Sevgili videodreamproject, bu güzel yorum için çok teşekkür ederim. Ben filmleri izlerken çok iyi vakit geçirdim, bunun birazını bu yazıya yansıtabildiysem ne mutlu bana…
Harika!
Miss Death’in kendi elleriyle yaptığı kabak çorbasını dağıttıktan sonra facebook’ta etkinliklerine RSVP yaptıkları halde gelmeyen insanlardan şikayet etmesi detauına çok güldüm!
:) Evet, bayağı komikti. Bir de RSVP olayında “belki” seçeneği olmasına takmıştı: “Belki ne demek? Ya geleceksindir, ya da gelmeyeceksindir!”
Can güzel bir ekleme oldu bu siteye. Seni kıskansam da bizim de Geceyarısı filmleri gösterimimiz var Serdar Kökçeoğlu sayesinde. Yeni sezon da başlıyor artık, herkesi bekleriz:)
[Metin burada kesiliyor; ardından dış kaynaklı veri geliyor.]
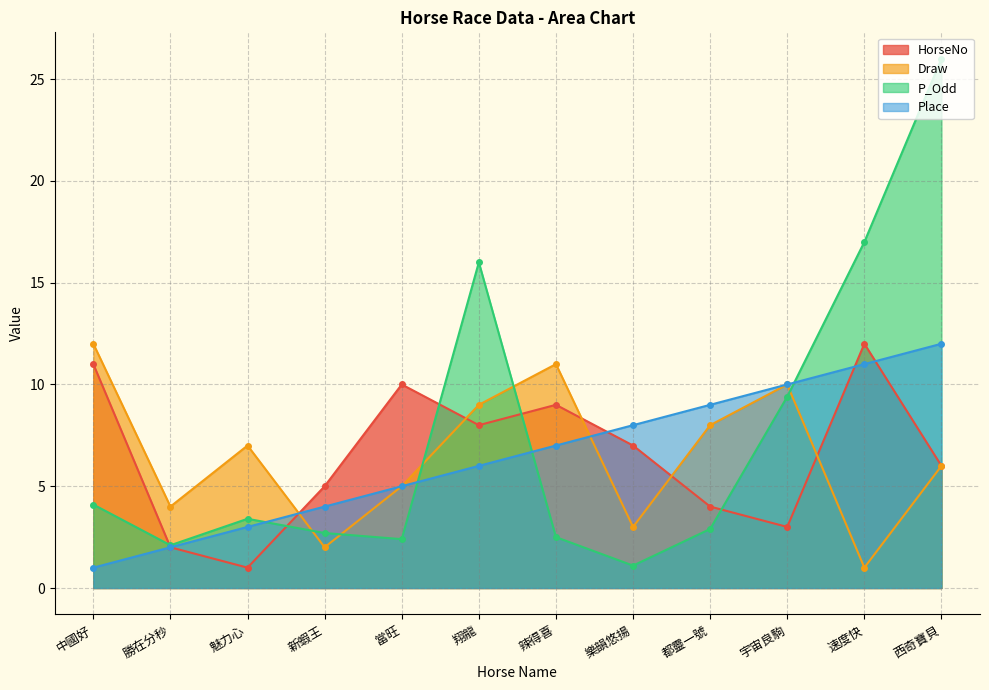

Where is Draw nearest to the value 6?

西奇寶貝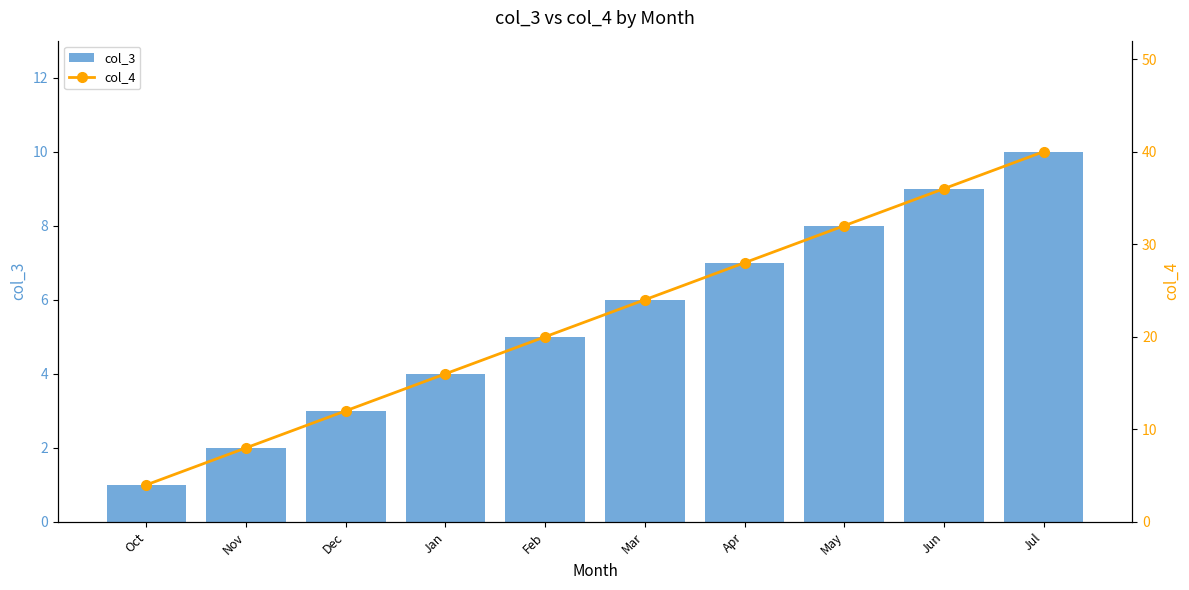

How many groups of bars are there?

10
Ben de Londra’dan bir film klubü yazısıyla gelicem yakında dur : )
Hakikaten çok güzel oldu bu yazı Can… Yazıda bahsettiğin filmlerin linklerini de eklesen keşke
Tesekkurler arkadaslar, ben de sizin Geceyarisi Filmleri ve Londra’daki film klubu yazilarinizi merakla bekliyorum :)
Can, yazinin sonundaki notlara buldugum iki Dick Dale filminin linklerini ekledim. Yowie ve Pelican Boy. Iyi seyirler :)
Can, eline sağlık :)
Can Yalçınkaya Siteye çok güzel eklemeler yapıyor. Öteki çok değerli bir yazar daha kazandı diye düşünüyorum. Türe ilgisi ve bilgisi yazdıklarını okuyanlara kesinlikle çok şey katacak…
Öteki için yazan isimler kesinlikle çok değerli kişiler… Bunun sitemizi bir adım öne çıkardığını düşünüyorum. Rekabetin olmadığı sadece bilgiyi aktarma ve paylaşma gayretinin ivmelendirdiği Öteki Sinema’nın tüm yazarlarına teşekkürler.
Tesekkurler arkadaslar, bu platformda olmak gercekten mutluluk verici bir sey.